Entre siete y diez hombres encapuchados y fuertemente armados se desplazaron durante la madrugada por los monoblocks del barrio Ejército de los Andes, en Ciudadela, y abrieron fuego contra viviendas y vehículos en lo que las primeras reconstrucciones describen como otro capítulo de una disputa territorial vinculada con el narcomenudeo. La balacera, registrada por vecinos desde los edificios, provocó una estampida de decenas de jóvenes que participaban de una reunión en un kiosco cercano. Versiones locales señalan que habría tres heridos, aunque hasta el momento ese número no fue confirmado oficialmente. El nuevo episodio ocurre apenas dos meses después del asesinato del policía Alan Fabián Molina y de un megaoperativo que incluyó 24 allanamientos, detenciones y el secuestro de miles de dosis de cocaína.
Ciudadela – 18 Septiembre 2026 – Total News Agency – TNA- Una columna integrada por entre siete y diez hombres encapuchados y fuertemente armados avanzó durante la madrugada del jueves por los monoblocks de Fuerte Apache y, alrededor de las 2:30, abrió fuego contra viviendas y vehículos presuntamente relacionados con una organización rival, desatando durante varios minutos una balacera que obligó a decenas de personas a escapar a la carrera. El episodio ocurrió en el barrio Ejército de los Andes, partido bonaerense de Tres de Febrero, y las primeras reconstrucciones periodísticas lo vinculan con una disputa entre grupos enfrentados por el control territorial y la comercialización minorista de drogas.
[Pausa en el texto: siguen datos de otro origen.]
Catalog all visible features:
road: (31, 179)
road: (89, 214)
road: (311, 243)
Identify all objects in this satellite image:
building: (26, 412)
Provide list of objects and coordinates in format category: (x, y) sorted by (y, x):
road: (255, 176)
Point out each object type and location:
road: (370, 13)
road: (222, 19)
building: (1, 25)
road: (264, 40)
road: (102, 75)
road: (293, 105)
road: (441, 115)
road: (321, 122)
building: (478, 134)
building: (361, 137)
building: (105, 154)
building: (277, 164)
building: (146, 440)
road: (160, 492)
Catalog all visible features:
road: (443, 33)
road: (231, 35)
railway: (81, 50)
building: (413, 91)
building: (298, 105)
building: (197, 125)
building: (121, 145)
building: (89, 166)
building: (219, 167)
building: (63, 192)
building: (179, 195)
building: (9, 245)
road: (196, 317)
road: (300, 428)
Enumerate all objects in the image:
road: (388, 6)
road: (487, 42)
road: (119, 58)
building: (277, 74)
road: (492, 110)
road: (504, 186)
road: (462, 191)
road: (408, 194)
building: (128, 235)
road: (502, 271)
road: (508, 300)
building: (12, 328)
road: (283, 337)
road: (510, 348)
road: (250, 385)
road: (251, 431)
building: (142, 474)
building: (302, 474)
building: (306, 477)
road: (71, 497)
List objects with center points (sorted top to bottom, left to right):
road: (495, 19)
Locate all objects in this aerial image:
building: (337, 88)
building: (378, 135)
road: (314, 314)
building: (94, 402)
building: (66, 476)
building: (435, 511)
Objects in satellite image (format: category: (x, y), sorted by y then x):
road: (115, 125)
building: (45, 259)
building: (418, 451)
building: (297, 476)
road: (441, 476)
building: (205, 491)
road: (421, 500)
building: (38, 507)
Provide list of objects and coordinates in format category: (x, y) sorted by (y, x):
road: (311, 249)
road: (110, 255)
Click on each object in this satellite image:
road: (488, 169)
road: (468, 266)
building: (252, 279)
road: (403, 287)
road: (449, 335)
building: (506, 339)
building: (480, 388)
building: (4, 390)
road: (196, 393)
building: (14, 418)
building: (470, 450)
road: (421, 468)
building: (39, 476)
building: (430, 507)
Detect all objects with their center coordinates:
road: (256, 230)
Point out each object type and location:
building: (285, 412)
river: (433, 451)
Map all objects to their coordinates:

Videos grabados por los propios vecinos muestran a varios hombres desplazándose coordinadamente entre los edificios antes de comenzar los disparos, mientras otras imágenes registraron la desesperada huida de jóvenes que se encontraban reunidos en un comercio cercano.
El enfrentamiento tuvo como epicentro el sector conocido como Nudo 13 y alcanzó las inmediaciones de Avenida Militar y Dardo Rocha, donde funcionaba una reunión nocturna en el denominado Kiosco Premium. Cuando comenzaron a escucharse los disparos, decenas de personas abandonaron el lugar precipitadamente y corrieron buscando refugio mientras continuaban las detonaciones. Testimonios recogidos por medios locales describieron armas de considerable poder de fuego, aunque hasta ahora no existe información oficial suficiente para establecer los modelos y calibres empleados, por lo que no resulta posible determinar con rigor si efectivamente fueron utilizadas armas largas automáticas. Cronos Noticias informó que los atacantes dispararon contra domicilios y automóviles que pertenecerían al grupo antagónico y señaló que fuentes vecinales describen una confrontación entre dos familias vinculadas con el comercio de estupefacientes.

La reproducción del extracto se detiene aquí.